* _Task directions_: Copy out, exactly and with nothing else, the stretch of lines that starts at the line containing "Page size: 2001x1125." and finishes at the end of the data.

[Page segmentation data]
########################################
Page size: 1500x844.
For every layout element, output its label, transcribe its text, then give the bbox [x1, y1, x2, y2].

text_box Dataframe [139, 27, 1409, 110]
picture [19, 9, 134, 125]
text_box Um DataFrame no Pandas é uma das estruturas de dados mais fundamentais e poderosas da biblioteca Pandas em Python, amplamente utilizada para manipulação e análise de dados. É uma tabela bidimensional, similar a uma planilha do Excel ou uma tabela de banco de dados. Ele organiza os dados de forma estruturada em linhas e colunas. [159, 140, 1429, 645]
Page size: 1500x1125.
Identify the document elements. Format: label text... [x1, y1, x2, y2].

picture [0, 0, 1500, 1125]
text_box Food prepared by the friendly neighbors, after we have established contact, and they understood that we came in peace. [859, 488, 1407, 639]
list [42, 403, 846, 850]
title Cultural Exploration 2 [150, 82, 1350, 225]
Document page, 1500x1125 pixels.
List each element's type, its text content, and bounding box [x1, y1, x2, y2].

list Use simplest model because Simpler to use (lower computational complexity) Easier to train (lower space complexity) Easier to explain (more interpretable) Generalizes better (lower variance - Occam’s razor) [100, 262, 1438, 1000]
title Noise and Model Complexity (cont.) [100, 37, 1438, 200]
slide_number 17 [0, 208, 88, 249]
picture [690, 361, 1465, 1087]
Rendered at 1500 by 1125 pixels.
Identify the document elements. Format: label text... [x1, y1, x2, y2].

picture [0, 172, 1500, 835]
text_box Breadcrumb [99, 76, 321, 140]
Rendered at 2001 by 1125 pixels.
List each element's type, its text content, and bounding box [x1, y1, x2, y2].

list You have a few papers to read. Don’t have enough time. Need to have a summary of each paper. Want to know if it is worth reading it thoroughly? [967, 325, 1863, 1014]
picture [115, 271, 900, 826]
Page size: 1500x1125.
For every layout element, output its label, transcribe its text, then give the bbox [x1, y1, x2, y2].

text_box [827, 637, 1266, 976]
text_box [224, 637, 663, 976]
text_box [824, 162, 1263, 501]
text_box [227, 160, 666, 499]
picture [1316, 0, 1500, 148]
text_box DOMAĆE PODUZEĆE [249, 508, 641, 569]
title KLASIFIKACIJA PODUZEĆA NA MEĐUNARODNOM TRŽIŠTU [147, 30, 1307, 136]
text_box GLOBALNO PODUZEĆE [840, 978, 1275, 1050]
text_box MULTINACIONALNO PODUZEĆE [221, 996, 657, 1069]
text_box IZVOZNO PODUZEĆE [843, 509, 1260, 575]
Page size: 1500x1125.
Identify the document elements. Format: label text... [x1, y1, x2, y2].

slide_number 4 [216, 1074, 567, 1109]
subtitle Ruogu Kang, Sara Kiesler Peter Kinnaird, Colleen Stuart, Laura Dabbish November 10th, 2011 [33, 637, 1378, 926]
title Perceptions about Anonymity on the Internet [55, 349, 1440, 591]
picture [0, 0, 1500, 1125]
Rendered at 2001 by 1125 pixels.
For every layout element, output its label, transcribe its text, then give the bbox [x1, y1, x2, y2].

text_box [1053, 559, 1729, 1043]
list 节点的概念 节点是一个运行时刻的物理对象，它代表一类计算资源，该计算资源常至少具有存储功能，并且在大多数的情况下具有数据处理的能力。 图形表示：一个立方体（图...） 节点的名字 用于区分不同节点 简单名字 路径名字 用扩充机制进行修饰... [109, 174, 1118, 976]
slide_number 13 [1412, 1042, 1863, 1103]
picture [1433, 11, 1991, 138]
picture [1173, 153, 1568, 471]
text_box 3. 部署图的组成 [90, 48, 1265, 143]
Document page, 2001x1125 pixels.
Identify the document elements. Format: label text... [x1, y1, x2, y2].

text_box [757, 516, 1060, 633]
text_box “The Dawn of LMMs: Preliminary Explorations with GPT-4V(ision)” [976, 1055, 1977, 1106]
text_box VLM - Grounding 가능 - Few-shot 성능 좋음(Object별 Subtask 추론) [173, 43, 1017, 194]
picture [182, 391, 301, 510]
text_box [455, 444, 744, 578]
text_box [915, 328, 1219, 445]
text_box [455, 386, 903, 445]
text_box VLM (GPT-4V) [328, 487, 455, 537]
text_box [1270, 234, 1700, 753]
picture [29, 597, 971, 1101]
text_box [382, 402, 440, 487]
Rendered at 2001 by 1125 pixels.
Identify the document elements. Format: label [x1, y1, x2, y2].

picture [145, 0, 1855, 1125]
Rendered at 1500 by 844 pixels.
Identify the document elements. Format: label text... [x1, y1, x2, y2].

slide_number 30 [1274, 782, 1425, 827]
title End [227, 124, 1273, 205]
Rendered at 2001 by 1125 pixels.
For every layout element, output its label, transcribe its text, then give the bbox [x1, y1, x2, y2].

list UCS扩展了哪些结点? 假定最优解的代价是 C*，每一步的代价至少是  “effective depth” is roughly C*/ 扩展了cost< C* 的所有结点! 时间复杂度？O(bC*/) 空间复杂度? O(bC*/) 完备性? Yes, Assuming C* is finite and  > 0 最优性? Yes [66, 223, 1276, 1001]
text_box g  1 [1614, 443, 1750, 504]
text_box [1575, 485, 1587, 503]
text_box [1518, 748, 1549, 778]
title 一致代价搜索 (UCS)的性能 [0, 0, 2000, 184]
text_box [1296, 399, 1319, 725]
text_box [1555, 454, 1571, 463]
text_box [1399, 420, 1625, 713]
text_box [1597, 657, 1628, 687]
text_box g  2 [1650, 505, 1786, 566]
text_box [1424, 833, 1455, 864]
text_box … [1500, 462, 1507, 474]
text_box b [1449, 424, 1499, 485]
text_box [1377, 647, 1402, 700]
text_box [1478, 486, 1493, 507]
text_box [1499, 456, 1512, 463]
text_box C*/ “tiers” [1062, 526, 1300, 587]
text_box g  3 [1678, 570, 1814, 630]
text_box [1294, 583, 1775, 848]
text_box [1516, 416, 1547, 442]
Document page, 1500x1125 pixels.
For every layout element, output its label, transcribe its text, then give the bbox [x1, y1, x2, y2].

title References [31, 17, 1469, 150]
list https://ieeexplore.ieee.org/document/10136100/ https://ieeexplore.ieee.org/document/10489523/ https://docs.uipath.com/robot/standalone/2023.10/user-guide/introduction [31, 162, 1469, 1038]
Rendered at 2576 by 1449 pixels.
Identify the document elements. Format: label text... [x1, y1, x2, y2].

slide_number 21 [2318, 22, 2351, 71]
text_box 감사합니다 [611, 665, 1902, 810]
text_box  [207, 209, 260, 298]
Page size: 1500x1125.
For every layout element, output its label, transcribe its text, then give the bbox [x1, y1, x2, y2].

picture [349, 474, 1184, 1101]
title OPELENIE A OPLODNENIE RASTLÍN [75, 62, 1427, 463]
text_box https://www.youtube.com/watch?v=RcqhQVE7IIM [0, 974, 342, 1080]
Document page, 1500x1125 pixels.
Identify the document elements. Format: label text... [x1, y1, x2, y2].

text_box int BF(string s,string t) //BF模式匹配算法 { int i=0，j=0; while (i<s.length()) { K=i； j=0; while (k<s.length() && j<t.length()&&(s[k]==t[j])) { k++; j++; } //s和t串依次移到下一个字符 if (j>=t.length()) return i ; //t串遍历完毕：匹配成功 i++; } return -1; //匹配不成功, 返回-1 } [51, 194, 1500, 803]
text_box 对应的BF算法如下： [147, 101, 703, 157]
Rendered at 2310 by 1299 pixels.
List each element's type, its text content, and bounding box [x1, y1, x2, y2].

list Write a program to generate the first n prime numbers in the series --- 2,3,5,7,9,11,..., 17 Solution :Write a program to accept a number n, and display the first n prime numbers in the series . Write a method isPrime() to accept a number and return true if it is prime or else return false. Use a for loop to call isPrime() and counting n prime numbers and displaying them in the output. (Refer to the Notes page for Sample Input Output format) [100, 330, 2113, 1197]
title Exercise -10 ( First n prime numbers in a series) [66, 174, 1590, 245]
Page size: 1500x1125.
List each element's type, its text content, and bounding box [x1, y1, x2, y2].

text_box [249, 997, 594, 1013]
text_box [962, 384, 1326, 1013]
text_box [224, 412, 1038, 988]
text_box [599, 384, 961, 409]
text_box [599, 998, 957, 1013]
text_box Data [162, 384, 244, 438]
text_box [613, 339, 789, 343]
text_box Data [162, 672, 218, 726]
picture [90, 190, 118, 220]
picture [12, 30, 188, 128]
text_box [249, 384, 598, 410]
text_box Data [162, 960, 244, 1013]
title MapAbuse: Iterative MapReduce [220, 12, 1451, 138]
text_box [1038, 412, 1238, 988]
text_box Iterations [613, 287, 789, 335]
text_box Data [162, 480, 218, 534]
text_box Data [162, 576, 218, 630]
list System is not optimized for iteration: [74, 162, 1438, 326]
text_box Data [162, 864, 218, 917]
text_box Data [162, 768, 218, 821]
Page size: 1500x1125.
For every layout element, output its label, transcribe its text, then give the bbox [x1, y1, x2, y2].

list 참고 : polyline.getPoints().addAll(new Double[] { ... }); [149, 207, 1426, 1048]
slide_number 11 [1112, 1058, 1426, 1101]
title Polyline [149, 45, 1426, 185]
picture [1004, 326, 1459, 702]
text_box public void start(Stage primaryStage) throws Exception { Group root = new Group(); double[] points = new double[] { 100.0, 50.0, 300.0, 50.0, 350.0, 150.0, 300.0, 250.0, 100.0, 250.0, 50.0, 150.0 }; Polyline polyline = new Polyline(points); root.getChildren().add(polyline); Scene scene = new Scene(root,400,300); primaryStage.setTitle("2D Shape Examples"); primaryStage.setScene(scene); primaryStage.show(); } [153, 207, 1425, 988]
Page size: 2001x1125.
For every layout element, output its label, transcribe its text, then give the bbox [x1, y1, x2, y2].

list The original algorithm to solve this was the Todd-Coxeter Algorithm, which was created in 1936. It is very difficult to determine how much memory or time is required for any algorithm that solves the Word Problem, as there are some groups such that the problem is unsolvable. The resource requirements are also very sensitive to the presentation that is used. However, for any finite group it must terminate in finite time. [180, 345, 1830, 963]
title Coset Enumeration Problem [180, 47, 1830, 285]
########################################
* _Solution below_:
Page size: 2001x1125.
For every layout element, output its label, transcribe its text, then give the bbox [x1, y1, x2, y2].

list The original algorithm to solve this was the Todd-Coxeter Algorithm, which was created in 1936. It is very difficult to determine how much memory or time is required for any algorithm that solves the Word Problem, as there are some groups such that the problem is unsolvable. The resource requirements are also very sensitive to the presentation that is used. However, for any finite group it must terminate in finite time. [180, 345, 1830, 963]
title Coset Enumeration Problem [180, 47, 1830, 285]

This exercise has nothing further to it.